### Text extract:
- - -

OK, a couple of things. First of all: I personally see nothing wrong with having computer chips in our heads, as long as they can’t be hacked too easily. Just saying, for the record. And number two: as attached as some people may be to the notion that handwriting is a vital thing to teach our children, that attachment isn’t as old as you might think.

TRUBEK: If we just talk about the United States, we’re really only talking about since maybe 1890 that you have this idea that all kids learn these things.  It was not true before then.

TRUBEK: I would say at the beginning of the 19th century, you have the beginning of more public schools where penmanship was taught. So it was always part of the American education, although there weren’t as many Americans being educated. And then in the middle of the 19th century, you have the first, sort of, franchised — penmanship franchise where Platt Rogers Spencer develops a script that is, he believes is religiously infused, and will make you become more moral, and more Christian, and in tune with nature; and it really sweeps the nation and everyone starts adopting that script.  He would be replaced by Palmer, who is more familiar to us now, whose Palmer method comes around at the late 19th century; and it is aimed to be a more masculine and industrial script for the more industrial age. And then that becomes really the one way that every American is taught their scripts until the second half of the 20th century where it, sort of, fragments.

DUBNER: I see. And when did penmanship or handwriting become associated with intelligence and virtue?

TRUBEK: It’s associated with virtue all the way through and the virtue shifts as the culture does. And it’s certainly a sign of being upstanding to have proper penmanship.

It was not always thus. Writing was, for most of human history, primarily utilitarian. The earliest handwriting, cuneiform appeared 5- or 6,000 years ago.

TRUBEK: Often it would be, like, a receipt. I just gave you five sheep, here, I just confirmed that I received five sheep.  People would use a stylus  and they would make marks and incisions in the wet clay, and that was really the first writing.

DUBNER: And what  does cuneiform look like to us? Does it look more like, kind of, shorthand than shaped letters that we would recognize?

- - -

### Supplied material:
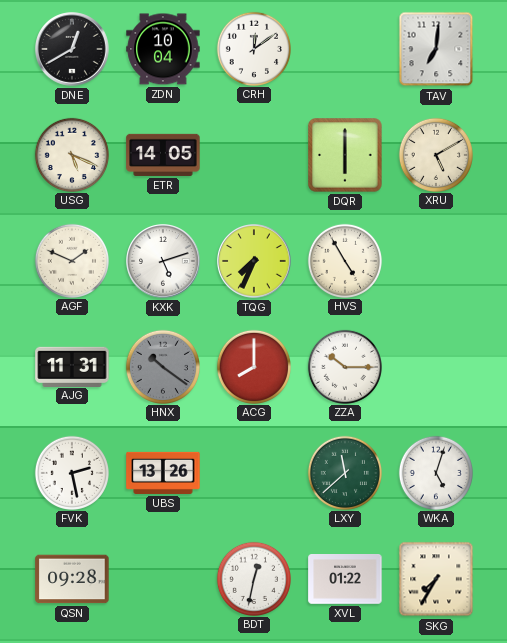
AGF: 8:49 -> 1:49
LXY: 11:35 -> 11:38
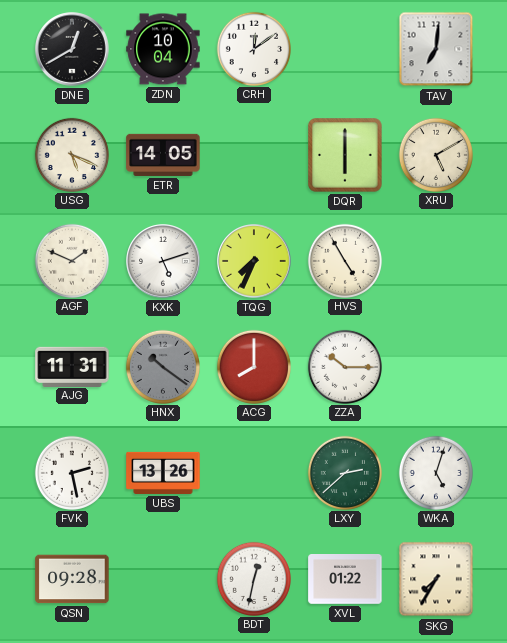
LXY: 11:38 -> 2:38
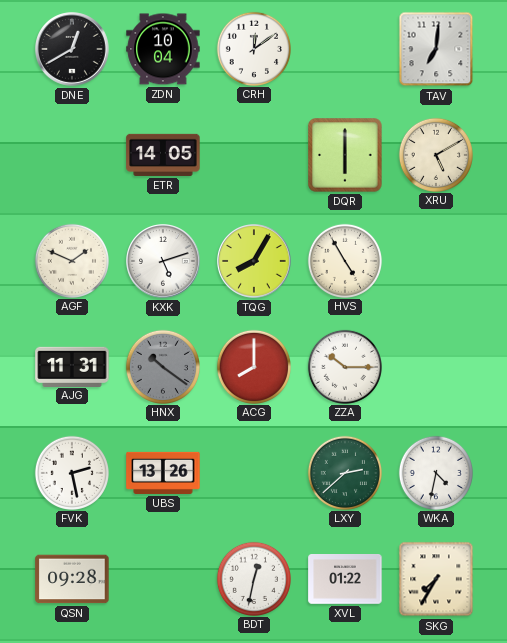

- - -

### Requirements:
a) In the handwriting transcript:
(i) Since roughly what year has the idea existed in the United States that all kids learn handwriting?
(ii) Whose method replaced Platt Rogers Spencer's script?
(iii) How long ago did cuneiform appear?
b) In the handwriting transcript, what is the passage starting with "It was not always" and going on through "we would recognize?"? Repeat it word for word.
The lines play no part in any of this.

### Results of the tasks:
a)
(i) Since maybe 1890.
(ii) Palmer's.
(iii) 5- or 6,000 years ago.

b)
It was not always thus. Writing was, for most of human history, primarily utilitarian. The earliest handwriting, cuneiform appeared 5- or 6,000 years ago.

TRUBEK: Often it would be, like, a receipt. I just gave you five sheep, here, I just confirmed that I received five sheep.  People would use a stylus  and they would make marks and incisions in the wet clay, and that was really the first writing.

DUBNER: And what  does cuneiform look like to us? Does it look more like, kind of, shorthand than shaped letters that we would recognize?